À plus long terme, cette solution pourrait être également utilisée pour réinitialiser un mot de passe. Actuellement, lorsqu’un collaborateur rentre de vacances et qu’il doit changer le mot de passe de son ordinateur, il doit appeler la direction informatique qui va lancer différentes procédures pour vérifier son identité. Avec la biométrie vocale, ce sera beaucoup plus simple et rapide, tout en étant très efficace.

Les limites de la biométrie vocale

Il reste malgré tout encore beaucoup de progrès à faire dans ce domaine.

Contrairement à une idée reçue, on ne peut pas véritablement parler « d’empreintes vocales». Les caractéristiques du langage ne sont pas aussi fiables que celles des empreintes digitales ou génétiques pour deux raisons principales.

Premièrement, la voix évolue au cours de la journée, mais aussi selon les saisons et l’âge (sans parler de l’état de santé ou émotionnel).

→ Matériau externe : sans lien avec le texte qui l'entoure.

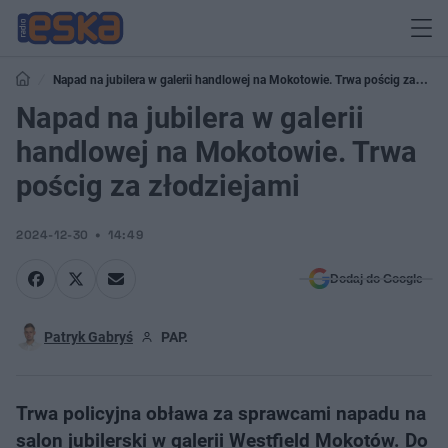
Napad na jubilera w galerii handlowej na Mokotowie. Trwa pościg za
złodziejami
Napad na jubilera w galerii
handlowej na Mokotowie. Trwa
pościg za złodziejami
2024-12-30
14:49
Dodaj do Google
Patryk Gabryś
PAP.
Trwa policyjna obława za sprawcami napadu na
salon jubilerski w galerii Westfield Mokotów. Do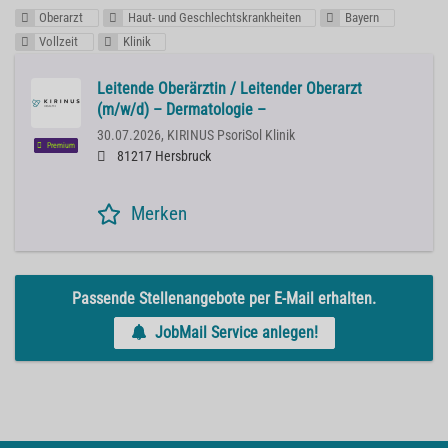
Oberarzt
Haut- und Geschlechtskrankheiten
Bayern
Vollzeit
Klinik
Leitende Oberärztin / Leitender Oberarzt
(m/w/d) – Dermatologie –
30.07.2026,
KIRINUS PsoriSol Klinik
Premium
81217 Hersbruck
Merken
Passende Stellenangebote per E-Mail erhalten.
JobMail Service anlegen!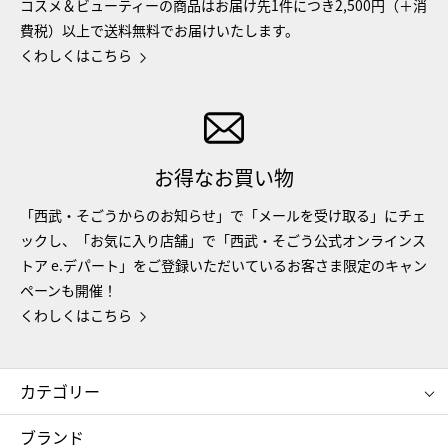
コスメ＆ビューティーの商品はお届け先1件につき2,500円（＋消
費税）以上で送料無料でお届けいたします。
くわしくはこちら
お得なお買い物
「西武・そごうからのお知らせ」で「メールを受け取る」にチェ
ックし、「お気に入り店舗」で「西武・そごう公式オンラインス
トア e.デパート」をご登録いただいているお客さま限定のキャン
ペーンも開催！
くわしくはこちら
カテゴリー
コスメ＆ビューティー
フード＆スイーツ
ブランド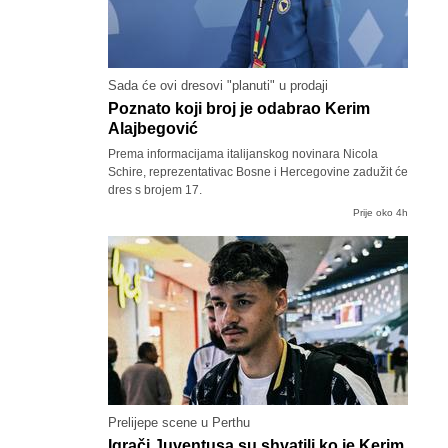
Sada će ovi dresovi "planuti" u prodaji
Poznato koji broj je odabrao Kerim
Alajbegović
Prema informacijama italijanskog novinara Nicola
Schire, reprezentativac Bosne i Hercegovine zadužit će
dres s brojem 17.
Prije oko 4h
Prelijepe scene u Perthu
Igrači Juventusa su shvatili ko je Kerim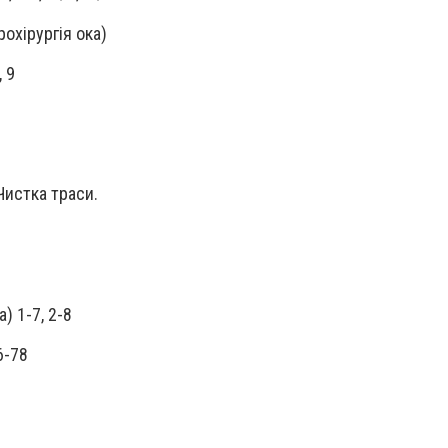
охірургія ока)
 9
истка траси.
) 1-7, 2-8
6-78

Deuxièmement, il s’agit d’un élément modifiable volontairement (imitateurs) et aisément falsifiable avec les moyens techniques existants.

« Dans le domaine vocal, les bases de données disponibles actuellement ne comportent pas un nombre suffisant de locuteurs, de langues, de conditions d’enregistrement pour évaluer la fiabilité des méthodes existantes dans un contexte d’authentification vocale », rappelle l’Association Francophone de la Communication Parlée (AFCP), créée en janvier 2002 par l’ensemble des membres de ce qui était alors le bureau du Groupe Francophone de la Communication Parlée de la Société Française d’Acoustique.

«Dans l’état actuel des connaissances, il n’existe pas de procédures, automatiques ou basées sur une « expertise », permettant d’avancer avec certitude qu’une personne est – ou n’est pas – l’auteur d’un enregistrement vocal », a rappelé cet hiver l’AFCP lorsque de nombreux médias ont désigné le programme Batvox de l’éditeur Agnitio comme « le logiciel qui a fait tomber » le ministre délégué chargé du Budget du Jérôme Cahuzac.

La biométrie vocale est donc prometteuse, mais pour l’instant, le bon vieux mot de passe a encore de beaux jours devant lui…

Les assistants personnels et autres applications de commande vocale destinées à l’utilisateur final


La reconnaissance vocale est également en train d’envahir le quotidien des utilisateurs à travers différentes applications qui vont des assistants personnels pour smartphones aux interactions avec des systèmes comme le Kinect de Microsoft.

Les assistants personnels constituent des outils présents sur les smartphones à l’instar de l’outil Siri sur iOS. L’application repose sur le traitement du langage naturel pour répondre aux questions, faire des recommandations et effectuer des actions en déléguant les demandes à un ensemble de services web.

Dans le cas du périphérique Kinect lié à la Xbox, il est possible de commander les services multimédia de la console en utilisant une combinaison d’ordres faisant appel soit à des mouvements du corps, soit à des commandes vocales ou une combinaison des deux.

Même si le fait est peu connu, un système comme Windows intègre de base un ensemble d’outils de commande vocale permettant d’interagir oralement avec le système (lancer des applications, dicter du texte sous Word ou dans un email, …).

On peut imaginer que Microsoft fera évoluer ces outils pour aboutir dans le futur à un nouveau type d’interface utilisateur qui repose sur une combinaison de gestes et d’ordres transmis par la voix de l’utilisateur.

Bref, que ce soit pour le fonctionnement de l’entreprise comme pour les interactions avec les nombreux outils numériques, on peut s’attendre à ce que les technologies liées à la reconnaissance vocale fassent très vite de plus en plus partie de notre quotidien.